Hi. My name's Carol, and I love food. No, you don't understand. I love food. If I were on the Titanic, I'd be in the galley (kitchen) eating up the chocolate pudding and the roasted quail. I go to most events, activities and parties just for the food. The company and the conversation are secondary. Here, I'll try to document everything that goes into my mouth. Aren't we excited? Oh, hey, are you gonna eat that?

Monday, December 27, 2010

Turkey Soup (with the big, fat egg noodles)

Something about just throwing vegetables in a pot of simmering stock seems wrong to me. I'm used to sauteing in butter and olive oil first, to bring out the flavors, then adding stock. But tonight, very late tonight, I had to kind of work backwards. I didn't want to dirty another pan after using up one huge metal bowl, a huge metal colander, and a stock pot for the turkey stock. Anyway, here's the turkey soup I made with homemade, after-Christmas-turkey-dinner stock (which reached half the stock pot without the bones, carcass, and veggies).

The making of the stock is easy. Throw everything in a pot, fill with water. Flavor with salt, pepper, thyme, garlic, parsley, walk away to simmer for three hours or more. It's the turning the stock into soup that's a little time-consuming, mostly because I have to figure out an economical way of draining the stock liquid from the leftover chunks, sort through the good turkey meat from the bone, carcass and fat without burning my hands, and put the turkey meat into a bowl to put into the soup, while putting the trash into a used plastic Ziploc bag. This time, I also had another receptacle, the plastic Ziploc filled with turkey slices.

I wound up just using a mini-colander with a handle to scoop out the carcass/bones/used-up veggies, to put in a large metal colander over the sink--before putting a large metal bowl underneath that to catch the stock drippings. Then sorted through each bit, putting smaller pieces of turkey meat in a small metal bowl, bigger slices from the turkey legs and such in with the slices of turkey I stored in a plastic Ziploc the previous night, turkey used for leftovers and sandwiches, and then another plastic bag for the trash. Cut my time in half.

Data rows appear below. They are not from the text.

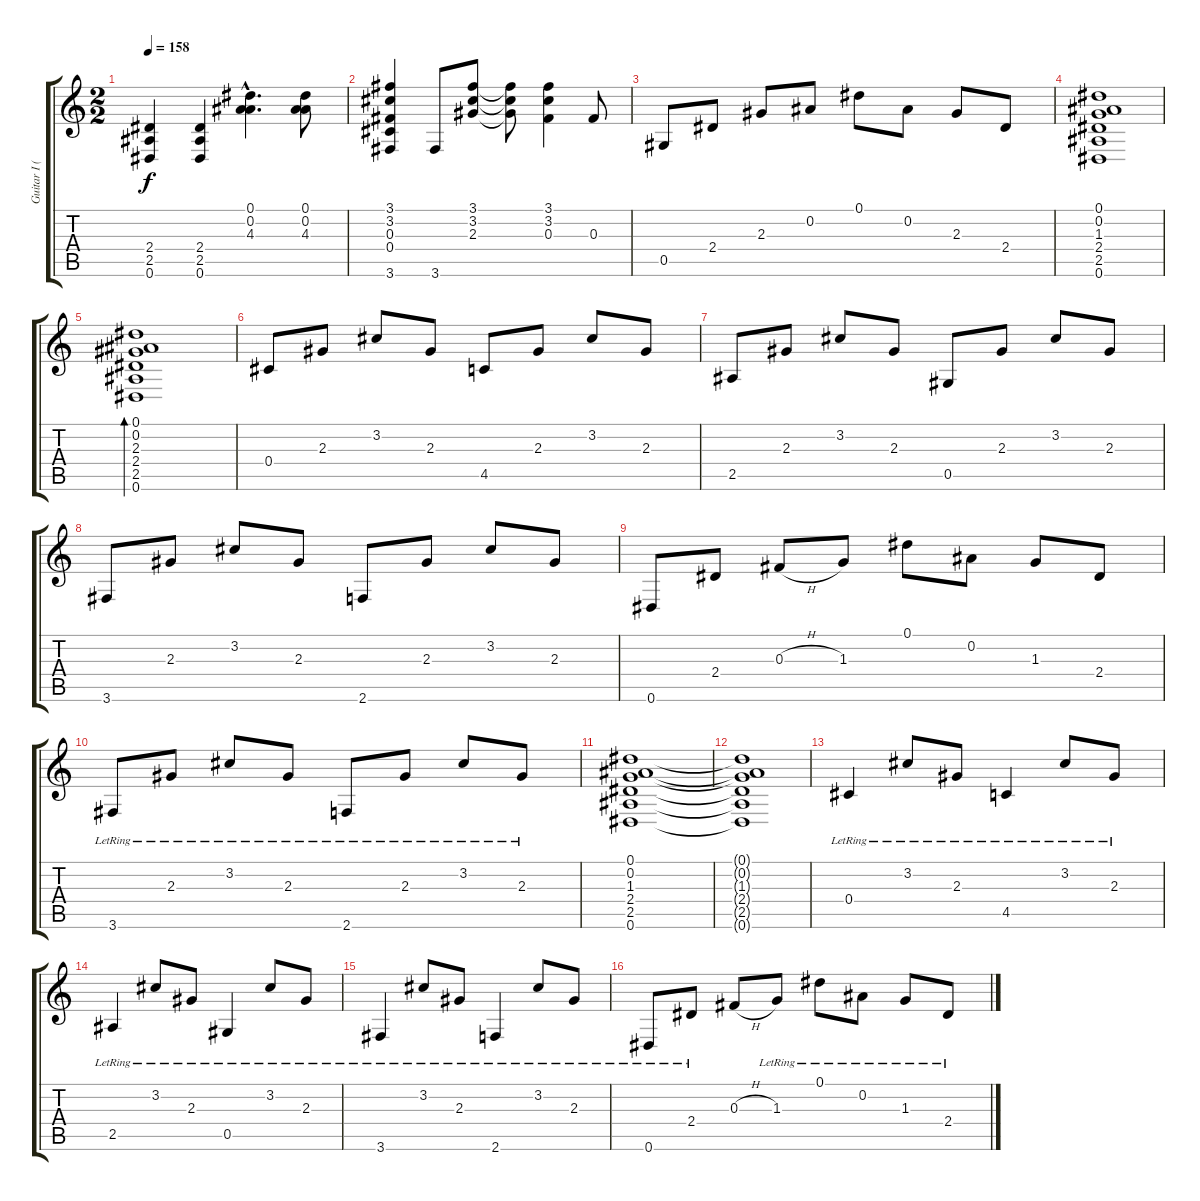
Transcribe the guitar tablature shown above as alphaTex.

\track ("Guitar I (acoust. 12 stg.)" "Guitar I (") {instrument acousticguitarsteel}
\staff {score tabs}
\tuning (Eb4 Bb3 Gb3 Db3 Ab2 Eb2) {hide}
\ts (2 2)
\tempo 158
\clef g2
\ks c
(2.4 2.5 0.6).4{dy f} (2.4 2.5 0.6).4 (0.1{hac} 0.2{hac} 4.3{hac}).4{d} (0.1 0.2 4.3).8 |
(3.1 3.2 0.3 0.4 3.6).4 3.6.8 (3.1 3.2 2.3).8 (3.1{t} 3.2{t} 2.3{t}).8 (3.1 3.2 0.3).4 0.3.8 |
0.5.8 2.4.8 2.3.8 0.2.8 0.1.8 0.2.8 2.3.8 2.4.8 |
(0.1 0.2 1.3 2.4 2.5 0.6).1 |
(0.1 0.2 2.3 2.4 2.5 0.6).1{bd 240} |
0.4.8 2.3.8 3.2.8 2.3.8 4.5.8 2.3.8 3.2.8 2.3.8 |
2.5.8 2.3.8 3.2.8 2.3.8 0.5.8 2.3.8 3.2.8 2.3.8 |
3.6.8 2.3.8 3.2.8 2.3.8 2.6.8 2.3.8 3.2.8 2.3.8 |
0.6.8 2.4.8 0.3{h}.8 1.3.8 0.1.8 0.2.8 1.3.8 2.4.8 |
3.6{lr}.8 2.3{lr}.8 3.2{lr}.8 2.3{lr}.8 2.6{lr}.8 2.3{lr}.8 3.2{lr}.8 2.3{lr}.8 |
(0.1 0.2 1.3 2.4 2.5 0.6).1 |
(0.1{t} 0.2{t} 1.3{t} 2.4{t} 2.5{t} 0.6{t}).1 |
0.4{lr}.4 3.2{lr}.8 2.3{lr}.8 4.5{lr}.4 3.2{lr}.8 2.3{lr}.8 |
2.5{lr}.4 3.2{lr}.8 2.3{lr}.8 0.5{lr}.4 3.2{lr}.8 2.3{lr}.8 |
3.6{lr}.4 3.2{lr}.8 2.3{lr}.8 2.6{lr}.4 3.2{lr}.8 2.3{lr}.8 |
0.6{lr}.8 2.4{lr}.8 0.3{h}.8 1.3{lr}.8 0.1{lr}.8 0.2{lr}.8 1.3{lr}.8 2.4{lr}.8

I'm never sure whether to add noodles, rice, what size noodles or just leave it plain. I do know from past experience that potatoes don't really go texturally with old-fashioned turkey soup. If I have to, just one Yukon my husband saved for me. I was torn between medium-sized egg noodles and the little teeny ones. I went with the medium-sized in the end. And I'm glad I did. It looks legit.

My husband came home late from a gig and had a chance to taste-test. He said it only needed salt, because the turkey he roasted did. I added some salt, garlic-salt, and a little loose chicken bouillon.

Most people I know don't salt the turkey soup enough. So it's better to under-salt and they can add if they like. The stock is magic, turning water into soup and it feels like I'm cheating someone out of something very valuable and getting it for free. Best of all, I don't waste any bit of the turkey. This was 80 percent of the reason we did turkey for Christmas, for the soup the day after. Now I have lots to freeze for when I don't have time to make turkey soup, it's ice-cold outside, and I need warming up.